L’installateur est responsable
La responsabilité de l’installeur en matière de technique de refroidissement est grande. Lors de récentes procédures judiciaires, il a déjà été sanctionné à plusieurs reprises pour des accidents liés à des installations de refroidissement. « L’installateur est tenu de vérifier la conformité technique et légale du système et d’apporter les modifications nécessaires pour garantir la sécurité », prévient Marco Masini, président d’ASERCOM. « Cela signifie qu’une analyse des risques préalable est obligatoire si l’installateur suspecte l’existence d’un danger, tout comme l’étude des limites d’une utilisation inappropriée.

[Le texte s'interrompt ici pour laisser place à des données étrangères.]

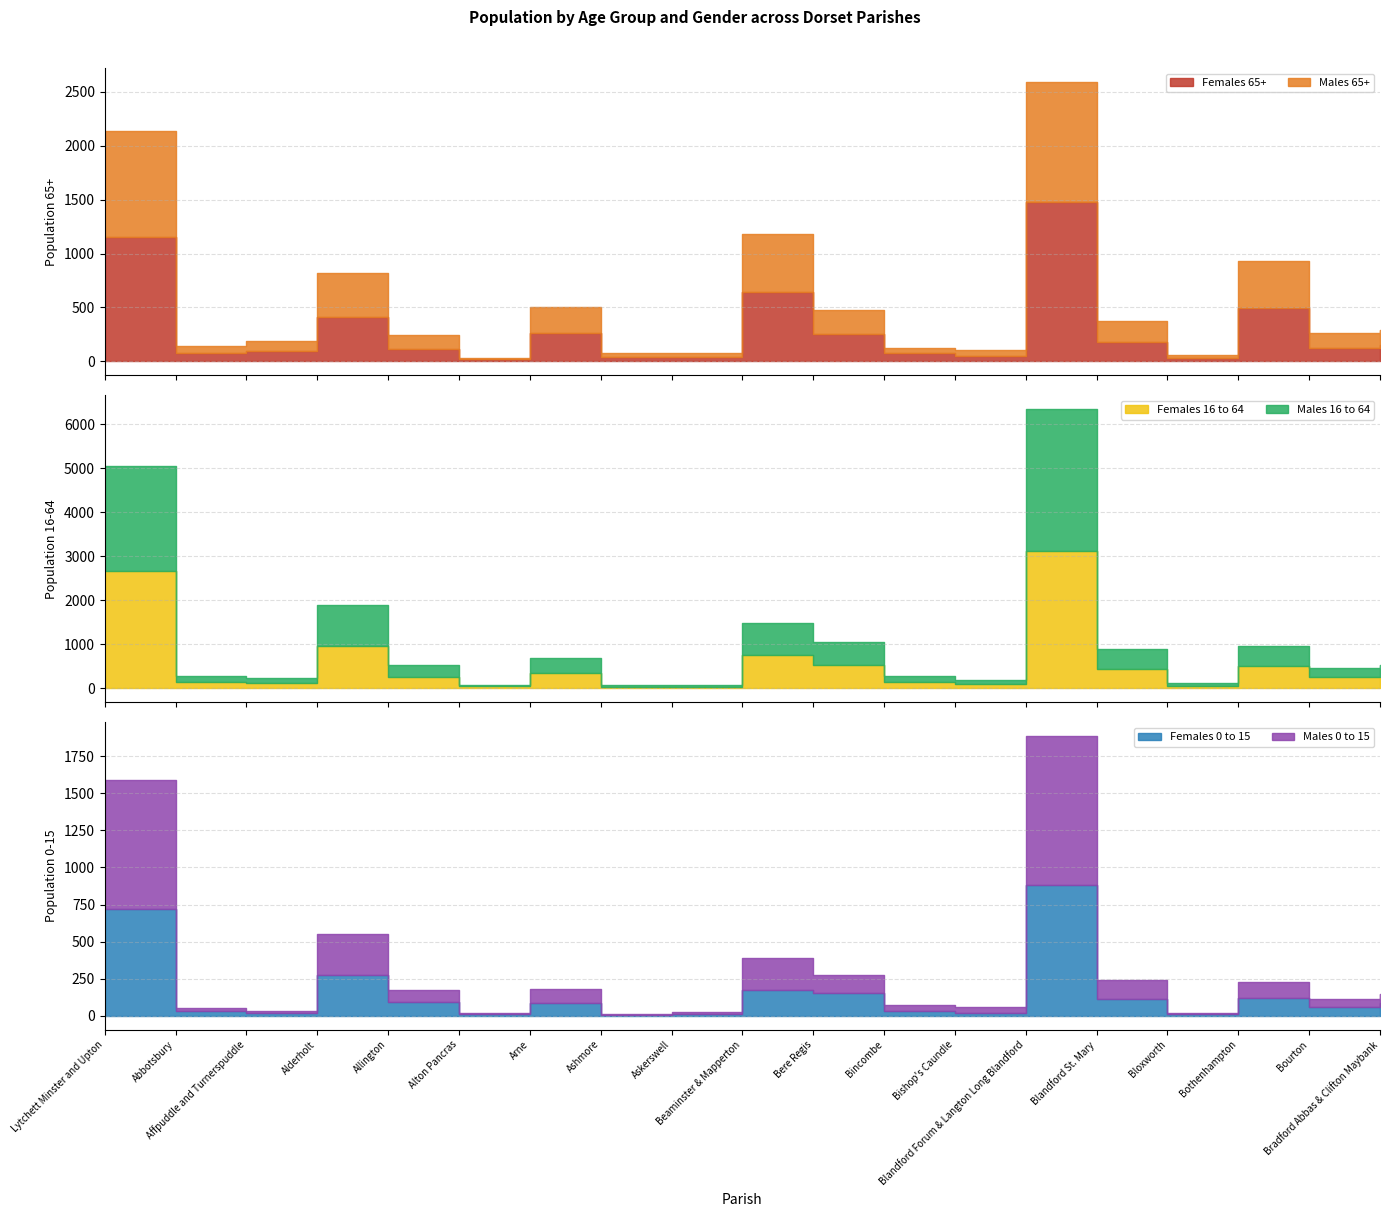

What is the difference between the maximum and minimum values in the Females 0 to 15 series?

879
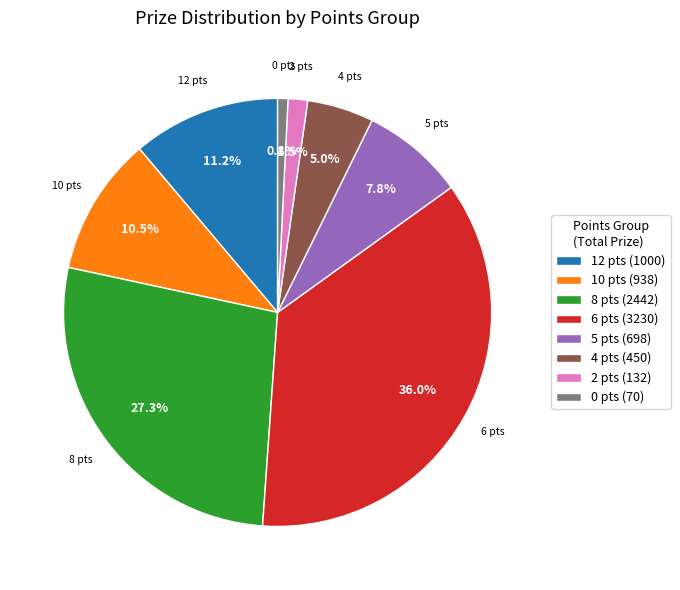

Which category has the smallest portion of the pie?

0 pts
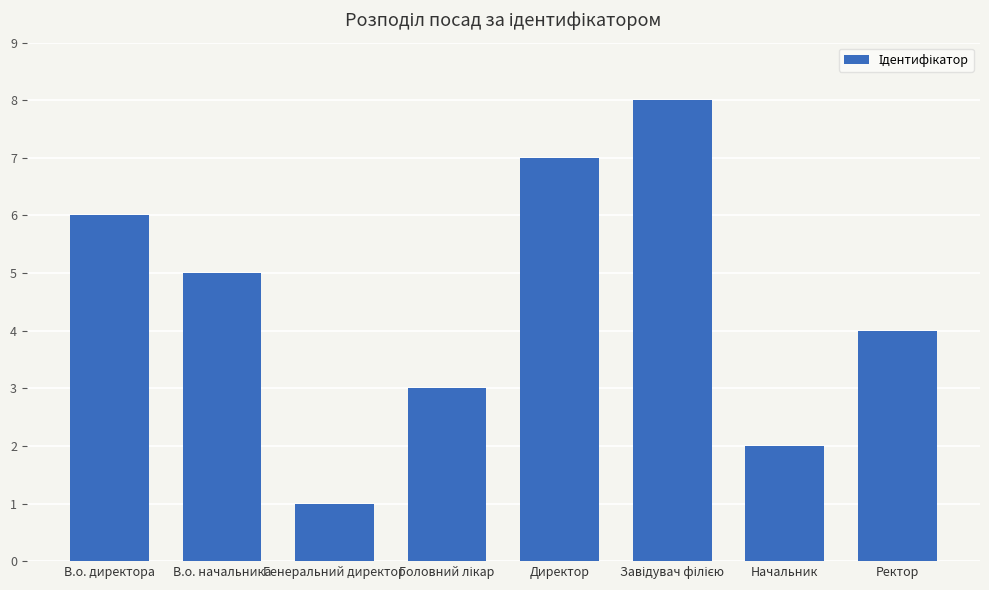

Between Ректор and В.о. директора, which is larger?

В.о. директора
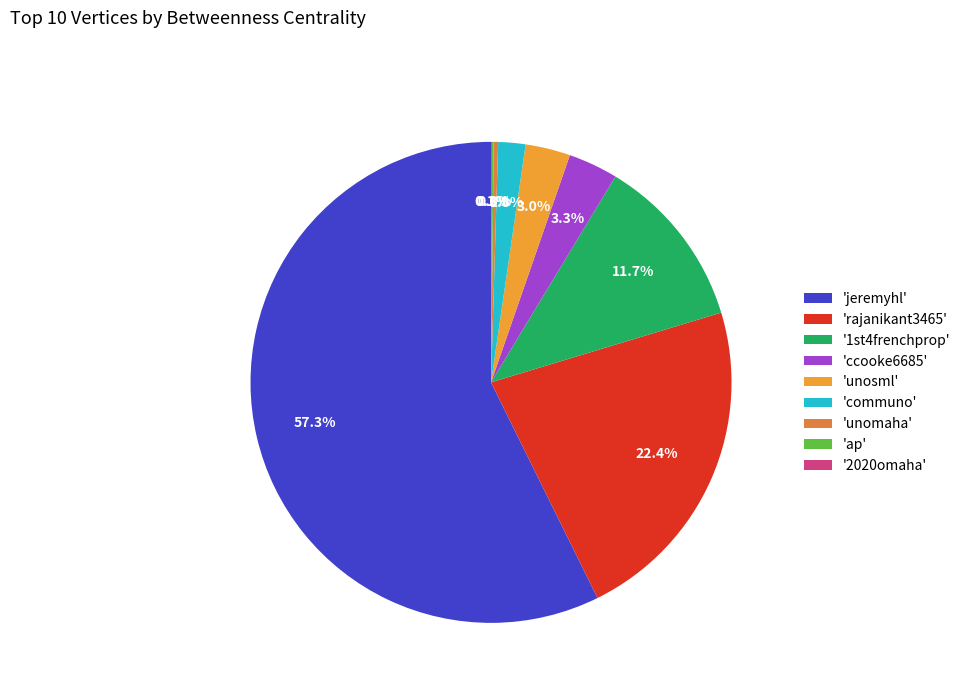

Rank the categories by value from lowest to highest.

2020omaha, ap, unomaha, communo, unosml, ccooke6685, 1st4frenchprop, rajanikant3465, jeremyhl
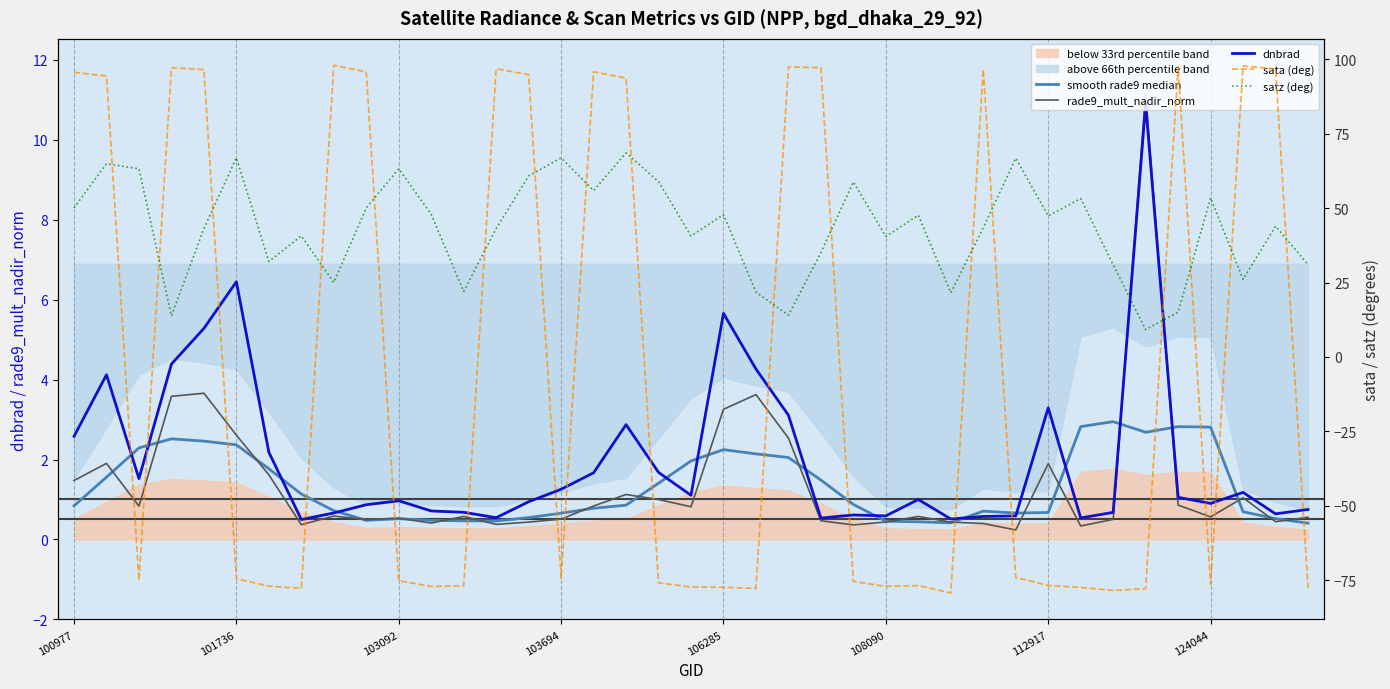

What is the difference between the satz (deg) values at 13 and 22?

29.1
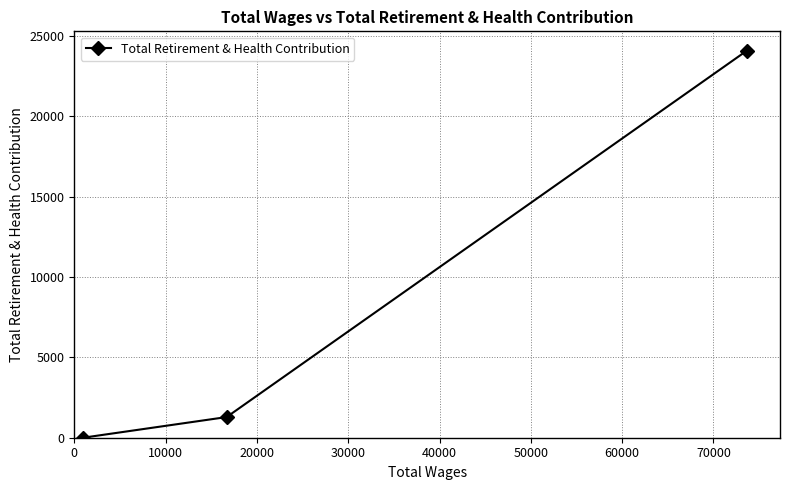

What is the difference between the maximum and minimum values?

24080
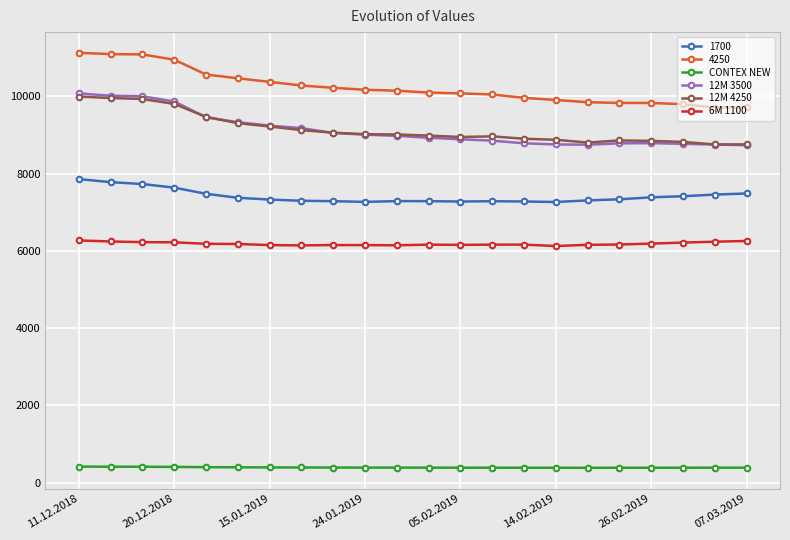

What is the minimum value for 12M 3500?

8738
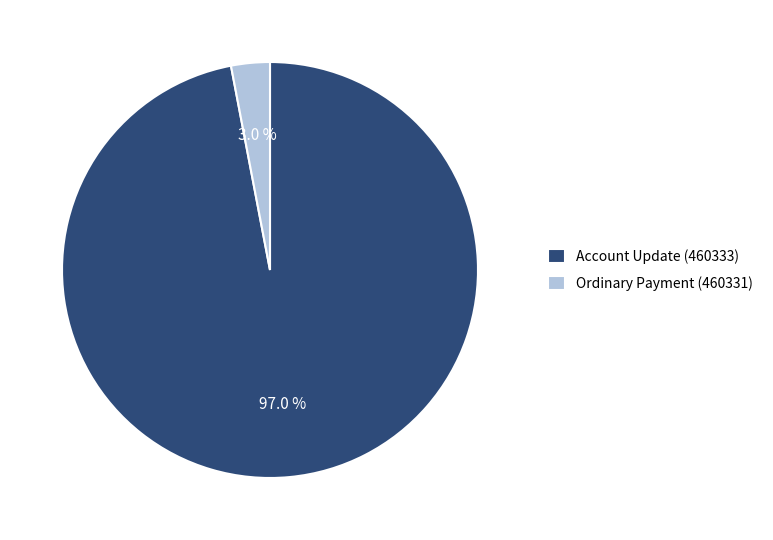

How many segments does this pie chart have?

2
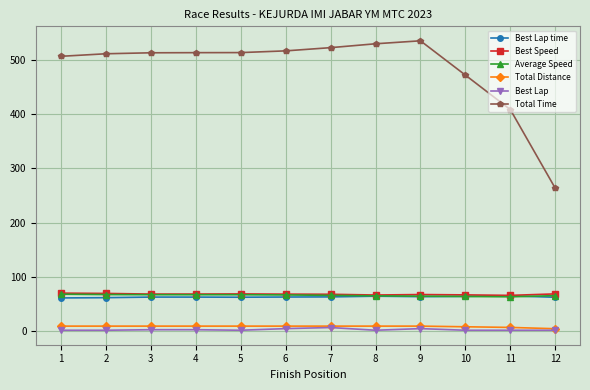

Count the Best Lap values in the range 2 to 5.

11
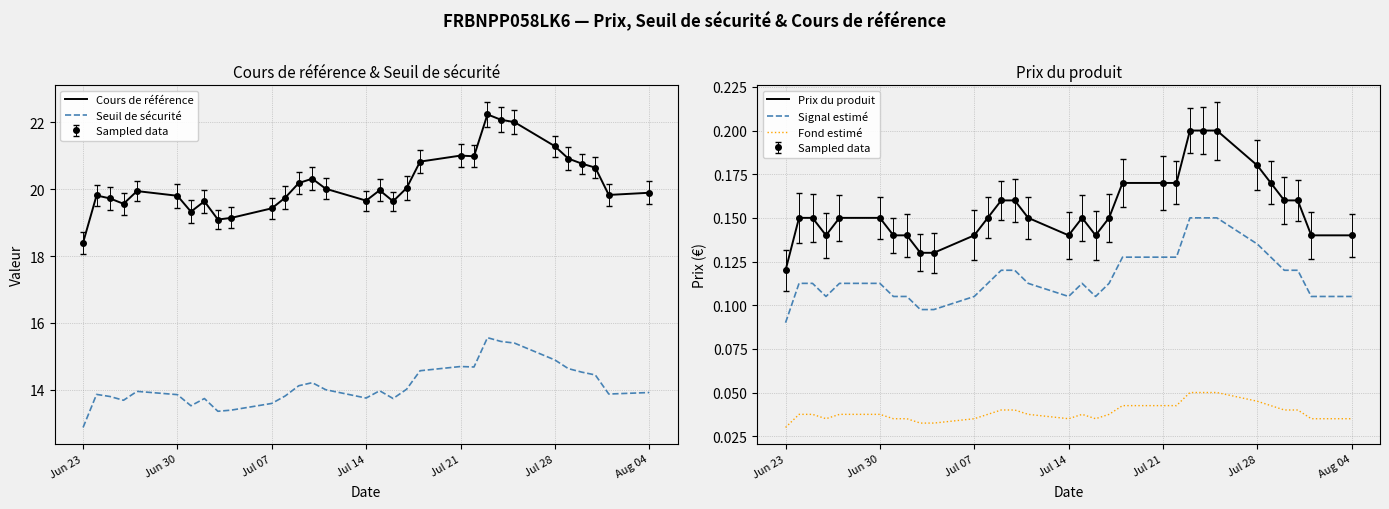

Rank the series by their maximum value, from highest to lowest.

Cours de référence, Seuil de sécurité, Prix du produit, Signal estimé, Fond estimé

N’oublions pas qu’un produit sûr est un produit qui, dans des conditions d’utilisation normales ou raisonnablement prévisibles, ne présente aucun risque ou seulement des risques minimes, compatibles avec l’utilisation du produit et jugés acceptables conformément à un niveau élevé de protection de la santé et de la sécurité des personnes. Un autre thème concerne la responsabilité des installateurs de systèmes, car les tribunaux ont déjà condamné à plusieurs reprises des installateurs pour négligence ou faute en cas de dysfonctionnements ayant entraîné des dommages importants. L’installateur joue un rôle actif dans l’analyse des risques et ne doit surtout pas se contenter d’exécuter passivement les instructions du client. L’installateur est le professionnel, pas l’utilisateur final ! »
District cooling
« Alors que les villes sont confrontées à une hausse des températures et à une demande croissante en froid, le refroidissement urbain (DC) s’impose comme un élément clé du développement urbain durable », déclare Andrea Voigt de The Cool Coalition. « L’objectif d’un refroidissement à émissions quasi nulles d’ici 2050 est ambitieux, mais réalisable. Le succès dépend d’une approche holistique : réduire les besoins en refroidissement grâce à une meilleure conception des bâtiments et un meilleur aménagement urbain, optimiser l’efficacité des technologies de refroidissement, éliminer progressivement les réfrigérants à GWP élevé et décarboniser la production d’électricité. Le refroidissement urbain fait partie intégrante de cette transition. En regroupant la demande, les systèmes DC peuvent mettre en œuvre des solutions efficaces sur le plan énergétique et exploiter le froid résiduel disponible ou des sources gratuites telles que l’eau de mer, les lacs ou les terminaux de GNL, et faciliter l’introduction à grande échelle de réfrigérants à faible GWP. Toutefois, cela nécessite des cadres politiques solides et des investissements considérables pour surmonter les obstacles commerciaux et réglementaires. »
La 22e Conférence européenne RACHP se tiendra les 10 et 11 juin 2027 au Politecnico di Milano.